If he is successful, if the United States will soon face a crisis of legitimacy, that’s a serious problem. Legitimacy requires the consent of the governed. We agree that the government has the right to levy taxes, punish criminals, enforce contracts, regulate all sorts of activities…. The list is potentially endless.
Legitimacy is to the government what authority is to the police officer — the agreement of those being policed that the officer has the right to enforce the law. So when the cop says, “Move to the other side of the street,” we move. Without that agreement, without the authority of the badge, the cop has only the power of the gun. Similarly, a government that does not have legitimacy must rule by sheer power. Such governments, even if they are democratically elected, use the power of the state to lock up their political opponents, to harass or imprison journalists, and generally to ensure the compliance.
Trump is obviously not alone in his views about legitimacy.

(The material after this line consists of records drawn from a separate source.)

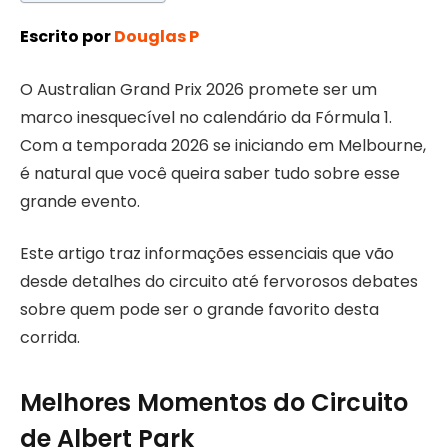
Escrito por
Douglas P
O Australian Grand Prix 2026 promete ser um
marco inesquecível no calendário da Fórmula 1.
Com a temporada 2026 se iniciando em Melbourne,
é natural que você queira saber tudo sobre esse
grande evento.
Este artigo traz informações essenciais que vão
desde detalhes do circuito até fervorosos debates
sobre quem pode ser o grande favorito desta
corrida.
Melhores Momentos do Circuito
de Albert Park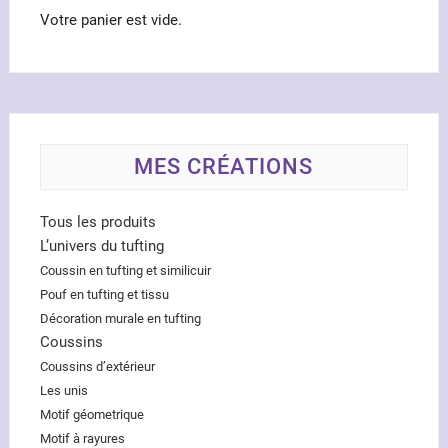
du
du
Votre panier est vide.
produit
produ
MES CRÉATIONS
Tous les produits
L’univers du tufting
Coussin en tufting et similicuir
Pouf en tufting et tissu
Décoration murale en tufting
Coussins
Coussins d’extérieur
Les unis
Motif géometrique
Motif à rayures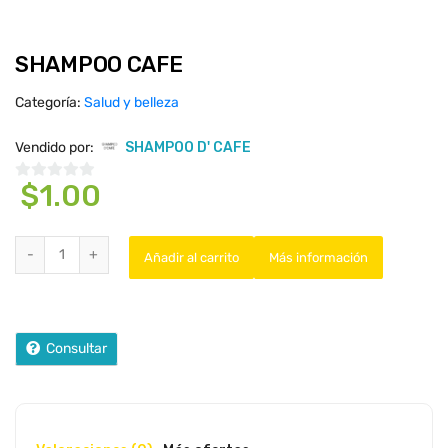
SHAMPOO CAFE
Categoría:
Salud y belleza
Vendido por:
SHAMPOO D' CAFE
$
1.00
0
d
e
5
Añadir al carrito
Más información
Consultar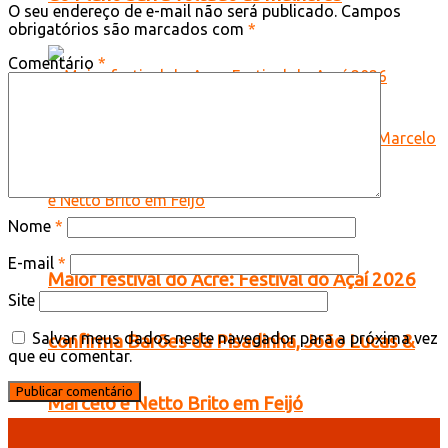
O seu endereço de e-mail não será publicado.
Campos
obrigatórios são marcados com
*
Comentário
*
Nome
*
E-mail
*
Maior festival do Acre: Festival do Açaí 2026
Site
Salvar meus dados neste navegador para a próxima vez
confirma Barões da Pisadinha, João Lucas &
que eu comentar.
Marcelo e Netto Brito em Feijó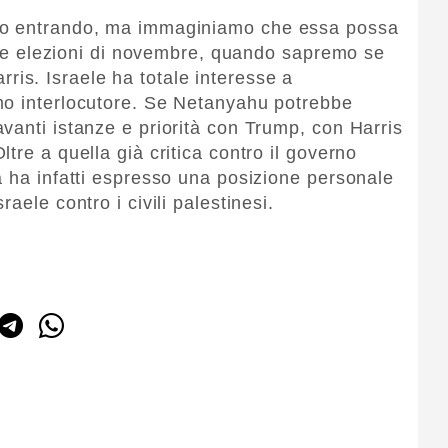
mo entrando, ma immaginiamo che essa possa
alle elezioni di novembre, quando sapremo se
ris. Israele ha totale interesse a
mo interlocutore. Se Netanyahu potrebbe
vanti istanze e priorità con Trump, con Harris
tre a quella già critica contro il governo
a ha infatti espresso una posizione personale
aele contro i civili palestinesi.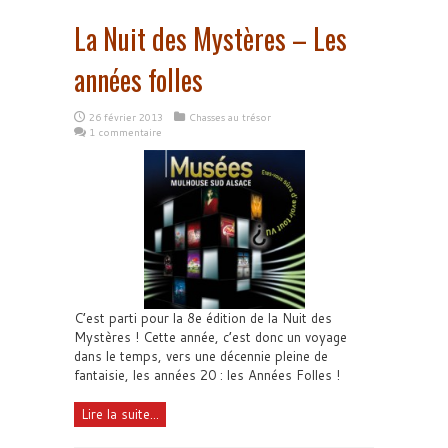
La Nuit des Mystères – Les
années folles
26 février 2013
Chasses au trésor
1 commentaire
C’est parti pour la 8e édition de la Nuit des
Mystères ! Cette année, c’est donc un voyage
dans le temps, vers une décennie pleine de
fantaisie, les années 20 : les Années Folles !
Lire la suite...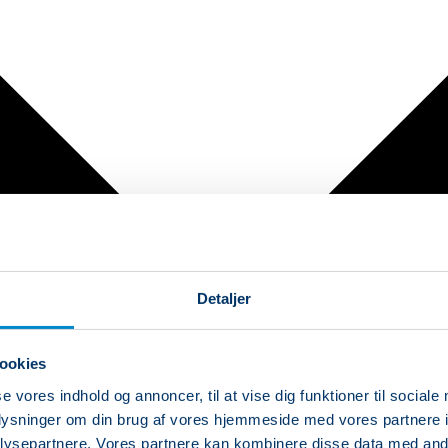
Detaljer
ookies
se vores indhold og annoncer, til at vise dig funktioner til sociale
oplysninger om din brug af vores hjemmeside med vores partnere i
ysepartnere. Vores partnere kan kombinere disse data med andr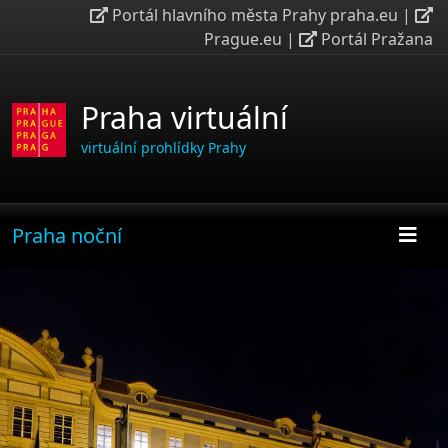
Portál hlavního města Prahy praha.eu
|
Prague.eu
|
Portál Pražana
Praha virtuální
virtuální prohlídky Prahy
Praha noční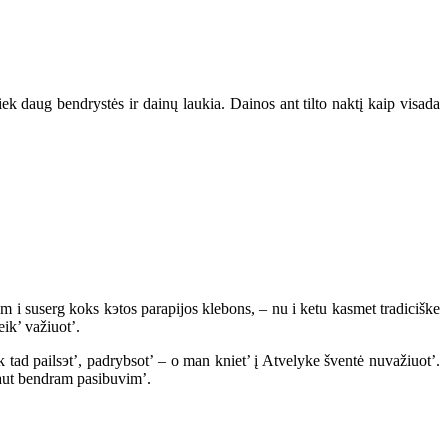
ek daug bendrystės ir dainų laukia. Dainos ant tilto naktį kaip visada
m i suserg koks kэtos parapijos klebons, – nu i ketu kasmet tradiciške
ik’ važiuot’.
eik tad pailsэt’, padrybsot’ – o man kniet’ į Atvelyke šventė nuvažiuot’.
yvaut bendram pasibuvim’.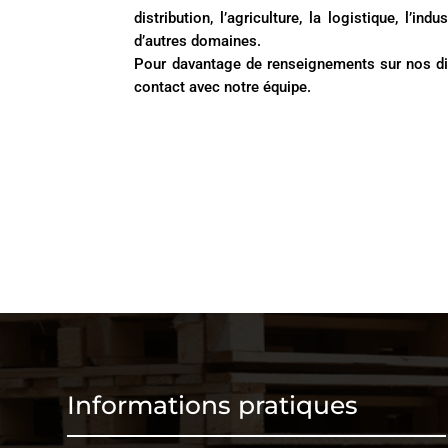
distribution, l’agriculture, la logistique, l’ind
d’autres domaines.
Pour davantage de renseignements sur nos dif
contact
avec notre équipe.
Informations pratiques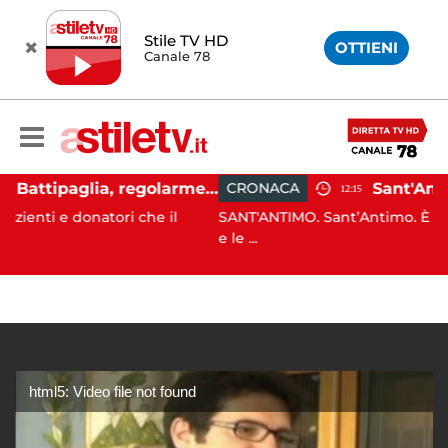
Stile TV HD
OTTIENI
Canale 78
Ospedale Battipaglia, regolarmente in funzione il Servizio Trasfusionale
CRONACA
12:15
atori che il
SANT'ANTIMO. Sant’Antimo. È da poco trascor
e le ...
html5: Video file not found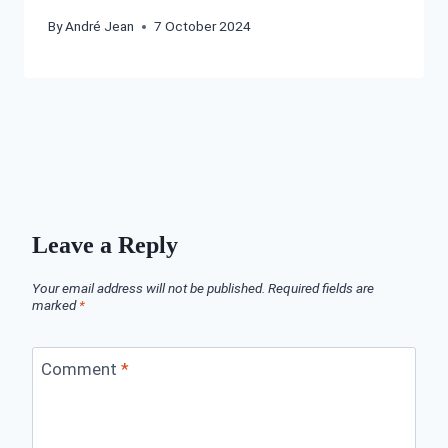
By
André Jean
7 October 2024
Leave a Reply
Your email address will not be published.
Required fields are
marked
*
Comment
*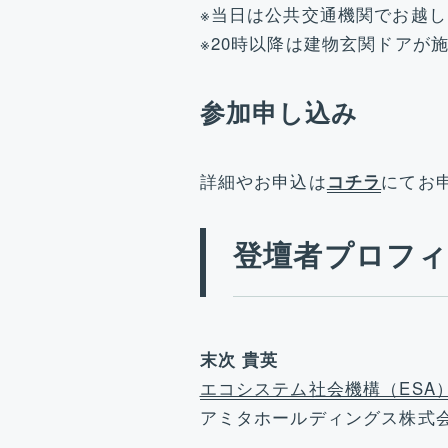
※当日は公共交通機関でお越
※20時以降は建物玄関ドアが
参加申し込み
詳細やお申込は
コチラ
にてお
登壇者プロフ
末次 貴英
エコシステム社会機構（ESA
アミタホールディングス株式会社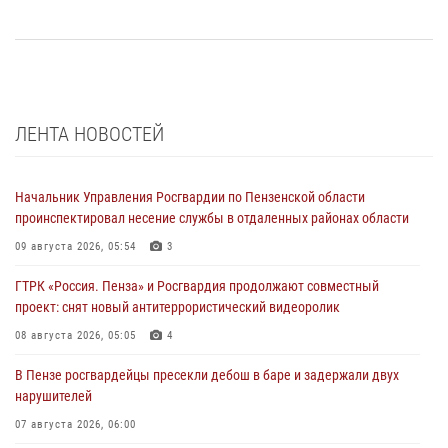
ЛЕНТА НОВОСТЕЙ
Начальник Управления Росгвардии по Пензенской области
проинспектировал несение службы в отдаленных районах области
09 августа 2026, 05:54
3
ГТРК «Россия. Пенза» и Росгвардия продолжают совместный
проект: снят новый антитеррористический видеоролик
08 августа 2026, 05:05
4
В Пензе росгвардейцы пресекли дебош в баре и задержали двух
нарушителей
07 августа 2026, 06:00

When I see the posters and websites claiming that Obama is a “tyrant” — one who rules by power rather than by legitimate authority; when I see the Trump supporters chanting “Lock Her Up,” I wonder whether it’s all just good political fun and hyperbole or whether the legitimacy of the U.S. government is really at risk.

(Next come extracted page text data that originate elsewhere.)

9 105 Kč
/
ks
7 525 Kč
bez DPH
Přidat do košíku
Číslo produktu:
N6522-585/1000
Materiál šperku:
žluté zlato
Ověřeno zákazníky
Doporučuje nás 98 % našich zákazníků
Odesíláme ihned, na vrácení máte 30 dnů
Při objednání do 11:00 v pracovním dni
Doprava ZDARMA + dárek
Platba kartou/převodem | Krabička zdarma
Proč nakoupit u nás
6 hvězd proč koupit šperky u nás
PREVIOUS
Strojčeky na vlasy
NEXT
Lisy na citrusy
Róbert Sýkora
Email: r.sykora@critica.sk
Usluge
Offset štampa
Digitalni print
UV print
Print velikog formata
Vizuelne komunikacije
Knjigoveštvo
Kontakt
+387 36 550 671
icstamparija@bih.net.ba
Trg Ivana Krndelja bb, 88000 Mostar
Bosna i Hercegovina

Recently, I saw this headline at the Washington Post:
Scary. But the content of the story tells a story that is completely the opposite. The first sentence of the story quotes the Post’s own editorial, which says that Trump, with his claims of rigged elections, “poses an unprecedented threat to the peaceful transition of power.” The second sentence evaluates this threat.
Trump’s October antics may be unprecedented, but his wild allegations about the integrity of the elections might not be having much effect on voter attitudes.
Here’s the key evidence. Surveys of voters in 2012 and 2016 show no increase in fears of a rigged election. In fact, on the whole, people in 2016 were more confident that their vote would be fairly counted.
The graph on the left shows that, even among Republicans, the percent who were “very confident” that their vote would be counted was about the same in 2016 as in 2012. (Technically, one point lower, a difference well within the margin of error.)
However, two findings from the research suggest a qualification to the idea that legitimacy has not been threatened. First, only 45 percent of the voters are “very confident” that their votes will be counted. That’s less than half. The Post does not say what percent were “somewhat confident” (or whatever the other choices were), and surely these would have pushed the confident tally well above 50 percent.
Second, fears about rigged elections conform to the “elsewhere effect” — the perception that things may be OK where I am, but in the nation at large, things are bad and getting worse. Perceptions of Congressional representatives, race relations, and marriage follow this pattern (see this post). The graph on the left shows that 45 percent were very confident that their own vote would be counted. In the graph on the right, only 28 percent were very confident that votes nationwide would get a similarly fair treatment.
These numbers do not seem like a strong vote of confidence (or a strong confidence in voting). Perhaps the best we can say is that if there is any change in the last four years, it is in the direction of legitimacy.